Speaker: Chen Deming (professor of University of Illinois at Urbana-Champaign, U.S.)
Theme: design, compiling and acceleration of deep neural network in the applications of Internet of Things (IoT)
When: 16:00, Oct. 22 (Tuesday)
Where:J2-103, Jiulonghu Campus
Hosted by: Chieng-Shiung Wu College of SEU
About the speaker:
Dr. Chen Deming, the holder of Bachelor’s Degree in Computer Science from the University of Pittsburgh and Master’s Degree and Ph.D. in Computer Science from the University of California, is currently serving University of Illinois at Urbana-Champaign as a Professor at the Department of Electronics and Computer Engineering. His current researches cover the system-level and advanced synthesis, machine learning, GPU, reconfigurable computing and hardware security, etc.. He was once invited to deliver more than 110 related lectures. Dr. Chen once received the Arnold O. Beckman Research Award from UIUC, the NSF Professional Award, 8 Best Paper Awards and ACM SIGDA Outstanding New Teacher Award; besides, he was once granted IBM Instructor Award twice, led the team to win the first prize twice in DAC International System Design Competition in the field of Internet of Things and was appraised as the excellent teacher. In addition, he is a scholar of Donald Bygweitzer School of Engineering, an IEEE member, an ACM Distinguished Speaker and the editor of ACM TREES. He has participated in the foundation of several companies such as Yingrui Internet of Things.

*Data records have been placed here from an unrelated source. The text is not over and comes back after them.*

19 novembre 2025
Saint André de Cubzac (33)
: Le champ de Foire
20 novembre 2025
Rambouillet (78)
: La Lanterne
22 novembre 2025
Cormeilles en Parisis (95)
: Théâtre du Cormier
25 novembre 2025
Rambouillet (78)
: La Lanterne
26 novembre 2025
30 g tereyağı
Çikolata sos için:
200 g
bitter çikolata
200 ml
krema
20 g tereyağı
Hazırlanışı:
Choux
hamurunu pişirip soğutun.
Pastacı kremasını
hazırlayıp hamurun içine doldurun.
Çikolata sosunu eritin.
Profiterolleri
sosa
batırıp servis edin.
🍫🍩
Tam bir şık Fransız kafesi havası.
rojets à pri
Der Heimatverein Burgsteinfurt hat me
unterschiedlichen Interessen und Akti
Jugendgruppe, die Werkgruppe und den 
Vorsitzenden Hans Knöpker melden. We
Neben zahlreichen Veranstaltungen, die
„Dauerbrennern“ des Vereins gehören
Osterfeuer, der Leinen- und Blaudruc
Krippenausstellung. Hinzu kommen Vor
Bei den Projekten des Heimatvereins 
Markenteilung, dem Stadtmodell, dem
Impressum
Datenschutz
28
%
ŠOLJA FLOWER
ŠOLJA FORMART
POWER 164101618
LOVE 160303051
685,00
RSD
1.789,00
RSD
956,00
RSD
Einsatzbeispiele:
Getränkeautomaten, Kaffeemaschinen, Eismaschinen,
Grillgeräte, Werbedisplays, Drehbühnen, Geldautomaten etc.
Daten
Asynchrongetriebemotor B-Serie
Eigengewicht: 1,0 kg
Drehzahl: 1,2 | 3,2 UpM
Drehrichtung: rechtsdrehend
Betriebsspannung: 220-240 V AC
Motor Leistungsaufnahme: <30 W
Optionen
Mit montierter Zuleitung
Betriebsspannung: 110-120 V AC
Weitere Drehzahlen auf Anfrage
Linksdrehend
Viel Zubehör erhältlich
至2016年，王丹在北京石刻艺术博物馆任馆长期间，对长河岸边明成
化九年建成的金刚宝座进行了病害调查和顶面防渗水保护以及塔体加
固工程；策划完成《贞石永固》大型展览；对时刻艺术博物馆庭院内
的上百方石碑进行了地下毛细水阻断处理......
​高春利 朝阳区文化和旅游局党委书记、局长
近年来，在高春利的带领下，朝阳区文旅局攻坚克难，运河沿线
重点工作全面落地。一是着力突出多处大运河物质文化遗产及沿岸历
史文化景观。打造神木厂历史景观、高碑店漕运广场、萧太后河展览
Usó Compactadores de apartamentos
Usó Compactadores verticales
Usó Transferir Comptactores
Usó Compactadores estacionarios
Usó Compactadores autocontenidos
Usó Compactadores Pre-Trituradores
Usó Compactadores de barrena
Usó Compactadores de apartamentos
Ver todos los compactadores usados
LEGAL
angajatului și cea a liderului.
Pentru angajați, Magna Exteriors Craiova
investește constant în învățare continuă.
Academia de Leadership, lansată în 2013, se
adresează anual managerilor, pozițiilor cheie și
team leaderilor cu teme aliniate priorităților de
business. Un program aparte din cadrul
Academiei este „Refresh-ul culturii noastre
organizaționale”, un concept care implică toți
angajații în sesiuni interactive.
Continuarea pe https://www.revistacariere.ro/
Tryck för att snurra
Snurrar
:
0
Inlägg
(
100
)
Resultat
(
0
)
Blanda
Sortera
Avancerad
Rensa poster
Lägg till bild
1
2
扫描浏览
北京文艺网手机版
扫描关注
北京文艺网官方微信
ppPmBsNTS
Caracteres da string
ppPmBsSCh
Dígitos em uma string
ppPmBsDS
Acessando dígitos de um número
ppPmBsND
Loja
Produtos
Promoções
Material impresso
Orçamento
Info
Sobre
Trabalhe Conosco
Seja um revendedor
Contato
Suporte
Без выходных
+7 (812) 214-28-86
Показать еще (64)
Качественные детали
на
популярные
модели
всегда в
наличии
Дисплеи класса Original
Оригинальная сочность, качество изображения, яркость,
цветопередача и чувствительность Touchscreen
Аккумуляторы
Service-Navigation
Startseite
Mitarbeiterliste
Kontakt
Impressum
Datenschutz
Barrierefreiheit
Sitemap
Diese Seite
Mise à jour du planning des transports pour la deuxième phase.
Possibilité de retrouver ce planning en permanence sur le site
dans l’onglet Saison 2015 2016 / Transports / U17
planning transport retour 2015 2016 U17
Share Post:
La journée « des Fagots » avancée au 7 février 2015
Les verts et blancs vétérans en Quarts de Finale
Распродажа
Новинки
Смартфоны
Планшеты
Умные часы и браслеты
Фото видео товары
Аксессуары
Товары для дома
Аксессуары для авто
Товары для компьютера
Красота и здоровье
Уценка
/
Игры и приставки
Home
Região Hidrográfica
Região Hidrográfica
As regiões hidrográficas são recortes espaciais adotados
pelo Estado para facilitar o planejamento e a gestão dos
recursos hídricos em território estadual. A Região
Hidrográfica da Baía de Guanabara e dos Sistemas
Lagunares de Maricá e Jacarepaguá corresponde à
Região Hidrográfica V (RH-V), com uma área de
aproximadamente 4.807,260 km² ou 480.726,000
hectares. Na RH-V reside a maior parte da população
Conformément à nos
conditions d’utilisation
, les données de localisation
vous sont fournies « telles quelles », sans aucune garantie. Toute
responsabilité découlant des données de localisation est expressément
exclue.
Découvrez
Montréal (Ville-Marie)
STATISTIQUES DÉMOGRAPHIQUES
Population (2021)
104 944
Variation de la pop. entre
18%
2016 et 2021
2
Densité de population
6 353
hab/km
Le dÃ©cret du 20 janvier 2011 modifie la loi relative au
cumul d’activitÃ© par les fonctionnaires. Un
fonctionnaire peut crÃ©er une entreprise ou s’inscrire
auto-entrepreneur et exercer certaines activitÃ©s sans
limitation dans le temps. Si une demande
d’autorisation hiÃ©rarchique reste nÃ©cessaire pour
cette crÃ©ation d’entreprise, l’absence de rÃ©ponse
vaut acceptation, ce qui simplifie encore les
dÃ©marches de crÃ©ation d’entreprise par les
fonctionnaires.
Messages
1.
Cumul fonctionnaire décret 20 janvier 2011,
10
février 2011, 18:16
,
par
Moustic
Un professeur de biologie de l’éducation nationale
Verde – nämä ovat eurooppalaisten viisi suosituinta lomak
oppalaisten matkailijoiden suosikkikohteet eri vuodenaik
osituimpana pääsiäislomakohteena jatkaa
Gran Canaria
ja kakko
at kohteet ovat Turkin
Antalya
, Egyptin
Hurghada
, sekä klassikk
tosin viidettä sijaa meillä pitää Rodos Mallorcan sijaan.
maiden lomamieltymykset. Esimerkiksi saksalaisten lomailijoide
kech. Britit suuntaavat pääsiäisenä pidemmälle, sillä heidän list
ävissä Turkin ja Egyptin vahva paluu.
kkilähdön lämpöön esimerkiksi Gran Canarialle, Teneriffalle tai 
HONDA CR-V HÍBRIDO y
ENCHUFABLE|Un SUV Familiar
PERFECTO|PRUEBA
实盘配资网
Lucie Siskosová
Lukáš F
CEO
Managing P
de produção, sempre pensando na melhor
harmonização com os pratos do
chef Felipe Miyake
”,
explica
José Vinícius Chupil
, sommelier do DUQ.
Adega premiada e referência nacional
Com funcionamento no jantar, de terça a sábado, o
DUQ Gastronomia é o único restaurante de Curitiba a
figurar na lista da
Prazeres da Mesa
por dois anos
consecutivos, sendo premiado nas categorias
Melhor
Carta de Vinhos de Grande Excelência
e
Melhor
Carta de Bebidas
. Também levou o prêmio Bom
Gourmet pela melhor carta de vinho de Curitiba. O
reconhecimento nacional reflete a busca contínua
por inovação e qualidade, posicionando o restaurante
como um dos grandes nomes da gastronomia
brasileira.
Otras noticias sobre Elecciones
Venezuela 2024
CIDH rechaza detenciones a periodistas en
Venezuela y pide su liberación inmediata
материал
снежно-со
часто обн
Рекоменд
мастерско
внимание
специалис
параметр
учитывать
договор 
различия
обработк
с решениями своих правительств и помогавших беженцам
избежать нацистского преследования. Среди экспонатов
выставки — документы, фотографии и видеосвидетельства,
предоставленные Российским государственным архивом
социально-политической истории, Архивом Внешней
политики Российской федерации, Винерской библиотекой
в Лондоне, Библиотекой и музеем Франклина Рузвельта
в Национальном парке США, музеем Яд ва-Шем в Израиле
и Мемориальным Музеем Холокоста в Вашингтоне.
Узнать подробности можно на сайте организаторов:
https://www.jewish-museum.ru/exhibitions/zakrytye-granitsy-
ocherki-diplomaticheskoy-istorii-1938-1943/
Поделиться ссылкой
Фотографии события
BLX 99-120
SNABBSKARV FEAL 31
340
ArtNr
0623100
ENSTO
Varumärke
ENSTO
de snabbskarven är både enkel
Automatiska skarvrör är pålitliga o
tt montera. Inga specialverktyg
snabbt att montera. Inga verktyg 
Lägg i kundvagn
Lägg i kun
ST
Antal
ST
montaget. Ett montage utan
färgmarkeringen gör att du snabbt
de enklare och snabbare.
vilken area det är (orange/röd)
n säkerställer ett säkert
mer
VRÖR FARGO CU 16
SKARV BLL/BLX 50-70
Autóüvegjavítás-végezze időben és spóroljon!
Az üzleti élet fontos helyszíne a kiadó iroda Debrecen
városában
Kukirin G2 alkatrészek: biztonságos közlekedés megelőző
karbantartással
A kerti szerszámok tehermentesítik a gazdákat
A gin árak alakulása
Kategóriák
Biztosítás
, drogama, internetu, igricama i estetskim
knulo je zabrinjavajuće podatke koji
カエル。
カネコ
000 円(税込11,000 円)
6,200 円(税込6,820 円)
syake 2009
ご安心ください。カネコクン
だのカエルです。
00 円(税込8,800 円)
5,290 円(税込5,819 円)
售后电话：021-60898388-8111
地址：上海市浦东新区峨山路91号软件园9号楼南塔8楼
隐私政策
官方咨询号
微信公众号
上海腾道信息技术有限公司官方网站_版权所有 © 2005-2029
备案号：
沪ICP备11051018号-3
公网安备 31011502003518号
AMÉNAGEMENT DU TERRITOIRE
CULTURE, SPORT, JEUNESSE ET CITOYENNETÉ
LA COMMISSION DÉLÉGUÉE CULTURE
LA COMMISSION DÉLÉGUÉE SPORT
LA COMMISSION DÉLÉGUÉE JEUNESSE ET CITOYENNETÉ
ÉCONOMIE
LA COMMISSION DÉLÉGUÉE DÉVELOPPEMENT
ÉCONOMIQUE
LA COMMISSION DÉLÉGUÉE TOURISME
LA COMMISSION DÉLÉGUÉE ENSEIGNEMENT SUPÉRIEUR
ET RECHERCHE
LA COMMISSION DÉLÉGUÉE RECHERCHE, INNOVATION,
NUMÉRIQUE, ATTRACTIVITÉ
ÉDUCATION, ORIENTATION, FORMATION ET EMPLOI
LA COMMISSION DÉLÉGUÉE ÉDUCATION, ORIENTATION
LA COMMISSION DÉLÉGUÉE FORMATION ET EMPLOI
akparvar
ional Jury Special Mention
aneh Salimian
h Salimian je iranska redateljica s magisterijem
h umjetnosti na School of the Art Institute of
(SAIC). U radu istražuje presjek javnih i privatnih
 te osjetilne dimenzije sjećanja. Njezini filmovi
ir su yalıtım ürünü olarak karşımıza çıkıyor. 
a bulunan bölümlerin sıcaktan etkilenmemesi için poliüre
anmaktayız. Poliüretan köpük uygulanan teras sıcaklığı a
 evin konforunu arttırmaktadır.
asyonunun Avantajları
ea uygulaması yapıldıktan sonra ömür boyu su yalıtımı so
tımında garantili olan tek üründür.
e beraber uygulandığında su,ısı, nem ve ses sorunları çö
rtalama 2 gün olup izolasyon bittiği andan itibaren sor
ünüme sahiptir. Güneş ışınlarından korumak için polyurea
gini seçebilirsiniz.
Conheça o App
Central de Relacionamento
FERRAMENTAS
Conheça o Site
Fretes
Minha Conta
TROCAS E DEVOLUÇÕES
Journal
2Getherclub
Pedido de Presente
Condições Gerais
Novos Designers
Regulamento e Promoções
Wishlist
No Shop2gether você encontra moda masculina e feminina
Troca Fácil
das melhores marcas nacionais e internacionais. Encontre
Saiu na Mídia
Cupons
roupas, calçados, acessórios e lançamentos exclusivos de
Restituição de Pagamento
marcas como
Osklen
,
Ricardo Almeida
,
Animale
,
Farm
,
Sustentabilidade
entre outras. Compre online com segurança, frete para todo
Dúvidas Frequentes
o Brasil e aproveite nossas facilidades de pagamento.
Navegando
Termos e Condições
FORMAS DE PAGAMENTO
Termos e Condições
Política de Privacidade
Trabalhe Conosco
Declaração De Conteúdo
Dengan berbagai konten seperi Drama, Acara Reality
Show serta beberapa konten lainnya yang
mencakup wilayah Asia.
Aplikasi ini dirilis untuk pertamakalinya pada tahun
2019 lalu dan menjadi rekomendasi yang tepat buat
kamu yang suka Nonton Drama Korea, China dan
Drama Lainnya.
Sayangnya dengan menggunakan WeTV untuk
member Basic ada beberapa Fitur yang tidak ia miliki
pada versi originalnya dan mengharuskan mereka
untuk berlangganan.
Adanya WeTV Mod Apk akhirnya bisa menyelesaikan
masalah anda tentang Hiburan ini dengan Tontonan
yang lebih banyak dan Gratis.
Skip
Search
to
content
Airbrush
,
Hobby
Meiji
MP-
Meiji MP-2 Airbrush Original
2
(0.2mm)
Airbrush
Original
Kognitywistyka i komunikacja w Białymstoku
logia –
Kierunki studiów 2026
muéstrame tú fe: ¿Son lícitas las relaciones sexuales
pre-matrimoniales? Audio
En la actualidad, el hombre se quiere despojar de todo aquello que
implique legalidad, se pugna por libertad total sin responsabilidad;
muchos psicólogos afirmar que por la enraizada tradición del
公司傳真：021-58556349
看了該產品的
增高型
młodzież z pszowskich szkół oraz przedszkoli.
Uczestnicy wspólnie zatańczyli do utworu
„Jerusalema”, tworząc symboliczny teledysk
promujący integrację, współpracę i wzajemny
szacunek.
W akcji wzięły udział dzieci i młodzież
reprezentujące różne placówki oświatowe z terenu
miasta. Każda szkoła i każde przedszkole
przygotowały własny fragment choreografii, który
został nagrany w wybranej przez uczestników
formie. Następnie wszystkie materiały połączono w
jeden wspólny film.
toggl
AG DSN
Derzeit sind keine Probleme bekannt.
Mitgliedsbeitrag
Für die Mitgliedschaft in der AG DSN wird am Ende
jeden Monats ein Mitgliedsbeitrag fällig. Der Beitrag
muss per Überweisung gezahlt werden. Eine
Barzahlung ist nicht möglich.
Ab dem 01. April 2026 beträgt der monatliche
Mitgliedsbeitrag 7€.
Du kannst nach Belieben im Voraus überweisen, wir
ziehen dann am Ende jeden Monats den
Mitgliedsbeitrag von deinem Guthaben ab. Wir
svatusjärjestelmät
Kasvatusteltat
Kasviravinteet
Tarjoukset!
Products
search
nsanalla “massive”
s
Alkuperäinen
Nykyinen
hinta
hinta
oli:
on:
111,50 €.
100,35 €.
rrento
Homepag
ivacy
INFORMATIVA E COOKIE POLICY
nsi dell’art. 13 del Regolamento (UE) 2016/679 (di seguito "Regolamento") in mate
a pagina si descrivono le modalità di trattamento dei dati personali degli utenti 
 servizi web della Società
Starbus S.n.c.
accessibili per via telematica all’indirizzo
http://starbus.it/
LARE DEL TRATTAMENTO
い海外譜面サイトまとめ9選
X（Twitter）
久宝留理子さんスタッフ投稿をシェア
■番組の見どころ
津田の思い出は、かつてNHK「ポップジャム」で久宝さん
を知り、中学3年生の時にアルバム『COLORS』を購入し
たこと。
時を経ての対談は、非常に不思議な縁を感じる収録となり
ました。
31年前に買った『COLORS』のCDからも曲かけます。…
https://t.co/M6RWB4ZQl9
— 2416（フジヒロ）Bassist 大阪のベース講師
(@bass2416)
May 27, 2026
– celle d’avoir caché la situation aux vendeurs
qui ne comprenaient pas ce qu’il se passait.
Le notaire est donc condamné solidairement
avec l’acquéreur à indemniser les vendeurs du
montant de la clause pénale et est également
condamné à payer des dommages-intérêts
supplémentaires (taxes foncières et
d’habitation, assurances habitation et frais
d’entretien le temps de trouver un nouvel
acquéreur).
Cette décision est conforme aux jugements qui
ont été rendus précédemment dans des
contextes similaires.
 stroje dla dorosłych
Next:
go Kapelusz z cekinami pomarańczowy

[Reasons for recommendation]
Today, various deep neural networks (DNNs) are widely applied to the driving of the Internet of Things. These IoT applications rely on the efficient hardware implementation of DNN. In this lecture, Professor Chen Deming will analyze several challenges faced by AI and IoT applications in mapping DNNs to hardware accelerators, especially how FPGA accelerates DNN as loaded on the cloud and the edge devices. As FPGA features difficulty in programing and optimization, Professor Chen will introduce a range of effective design techniques to achieve high performance and energy efficient DNN on the FPGA, including automated hardware/software co-design, configurable use of DNN IP cores, resources allocation between DNN layers, intelligent pipeline scheduling, DNN restoration and retraining. Professor Chen will display several design solutions, including a long-term circular convolutional network (LRCN) for video subtitles and an Inception module for face recognition (GoogleNet).